July

July 1

dbx 500 Subharmonic Synthesizer

I sold my SAE 5000A for $250 and in turn bought this dbx 500 for $169. This is the ultimate doo-dad for turning ordinary music into a Bass Pig smorgasbord. It works mostly on frequencies between 60 and 80Hz, rapidly becoming less apparent outside that range. What it does is it creates a sub-harmonic of those frequencies and fattens out the bottom end.

It works nicely for some types of "fat" bass guitar sounds, where the fundamental is missing and mostly overtones are recorded. The dbx 500 reconstructs the missing bass in the 30-40Hz range and "rounds out" the bottom end.

For other types of music, it adds an extra octave of bottom below the "boom bass" range (60-80Hz), creating 30-40Hz bass, or one octave below the original. It certainly turns any ordinary rock tune into an earthquake.

It has three controls: a bypass switch, a Low Frequency Boost and a Subharmonic Level control. The Low Frequency Boost also cross-feeds frequencies below about 100Hz to both channels with a maximum of 6dB cross-feed at the very low frequencies when this control is fully clockwise. The Subharmonic Level adds an equal amount of sub-bass to both channels in equal amounts. So the knob on the left acts more like a tone control, while the knob on the right actually adds newly-synthesized sound to the mix.

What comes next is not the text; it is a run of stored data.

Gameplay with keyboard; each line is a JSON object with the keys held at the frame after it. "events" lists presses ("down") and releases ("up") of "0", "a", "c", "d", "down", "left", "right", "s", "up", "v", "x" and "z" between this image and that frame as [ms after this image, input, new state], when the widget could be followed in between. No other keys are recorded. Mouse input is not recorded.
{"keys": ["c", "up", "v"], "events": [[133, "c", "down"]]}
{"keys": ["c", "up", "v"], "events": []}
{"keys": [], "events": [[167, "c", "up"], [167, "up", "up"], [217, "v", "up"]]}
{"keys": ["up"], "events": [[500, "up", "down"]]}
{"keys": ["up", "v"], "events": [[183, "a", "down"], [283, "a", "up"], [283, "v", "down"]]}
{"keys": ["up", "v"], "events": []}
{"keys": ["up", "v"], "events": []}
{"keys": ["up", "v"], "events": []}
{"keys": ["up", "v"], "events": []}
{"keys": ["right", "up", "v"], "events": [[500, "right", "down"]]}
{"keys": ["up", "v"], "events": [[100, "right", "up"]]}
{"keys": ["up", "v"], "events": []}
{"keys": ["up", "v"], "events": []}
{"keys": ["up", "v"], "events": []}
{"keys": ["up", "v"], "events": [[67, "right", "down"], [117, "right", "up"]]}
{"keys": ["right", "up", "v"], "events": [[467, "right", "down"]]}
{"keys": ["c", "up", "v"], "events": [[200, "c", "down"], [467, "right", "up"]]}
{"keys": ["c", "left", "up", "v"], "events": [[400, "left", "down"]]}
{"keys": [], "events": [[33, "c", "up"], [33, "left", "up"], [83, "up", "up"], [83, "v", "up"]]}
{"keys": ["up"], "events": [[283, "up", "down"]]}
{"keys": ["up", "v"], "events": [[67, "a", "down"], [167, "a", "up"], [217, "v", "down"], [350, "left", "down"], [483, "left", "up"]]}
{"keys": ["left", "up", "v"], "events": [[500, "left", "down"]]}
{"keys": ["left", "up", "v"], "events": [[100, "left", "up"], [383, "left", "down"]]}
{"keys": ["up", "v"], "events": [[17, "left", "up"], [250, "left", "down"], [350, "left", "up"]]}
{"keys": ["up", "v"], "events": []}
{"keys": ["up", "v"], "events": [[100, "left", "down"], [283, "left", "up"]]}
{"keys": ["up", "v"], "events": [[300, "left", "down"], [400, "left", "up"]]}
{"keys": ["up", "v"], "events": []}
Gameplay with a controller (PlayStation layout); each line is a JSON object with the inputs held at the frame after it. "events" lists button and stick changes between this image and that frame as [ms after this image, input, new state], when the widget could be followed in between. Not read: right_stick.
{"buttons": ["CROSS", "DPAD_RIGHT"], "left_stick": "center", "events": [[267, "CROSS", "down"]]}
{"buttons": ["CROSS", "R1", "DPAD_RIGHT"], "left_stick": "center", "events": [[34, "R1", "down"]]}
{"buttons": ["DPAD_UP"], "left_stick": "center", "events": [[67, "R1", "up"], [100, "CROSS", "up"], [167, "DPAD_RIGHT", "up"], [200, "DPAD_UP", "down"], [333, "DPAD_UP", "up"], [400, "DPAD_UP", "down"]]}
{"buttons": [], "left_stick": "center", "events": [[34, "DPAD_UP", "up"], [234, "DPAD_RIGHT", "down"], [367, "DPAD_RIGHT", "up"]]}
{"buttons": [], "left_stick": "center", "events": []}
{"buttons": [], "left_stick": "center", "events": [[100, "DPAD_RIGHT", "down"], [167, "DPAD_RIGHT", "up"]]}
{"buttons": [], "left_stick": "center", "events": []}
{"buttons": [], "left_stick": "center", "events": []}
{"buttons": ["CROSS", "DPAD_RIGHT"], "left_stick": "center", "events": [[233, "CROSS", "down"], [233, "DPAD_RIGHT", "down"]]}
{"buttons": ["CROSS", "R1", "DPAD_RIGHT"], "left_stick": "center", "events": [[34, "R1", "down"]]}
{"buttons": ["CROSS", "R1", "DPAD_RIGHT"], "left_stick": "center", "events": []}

How does it sound? Amazingly-smooth, depending on the music. Because it works over a limited (filtered) range of bass frequencies, it's action can be a bit counter-musical on program material having extremely low frequency bass, because it will half the mid bass notes and do nothing on the low bass notes, by design. This can be confusing on a progression of notes going up or down the scale. However, since the dbx 500 was designed in the late 1970s, it's range of action fits just right into the music of that era.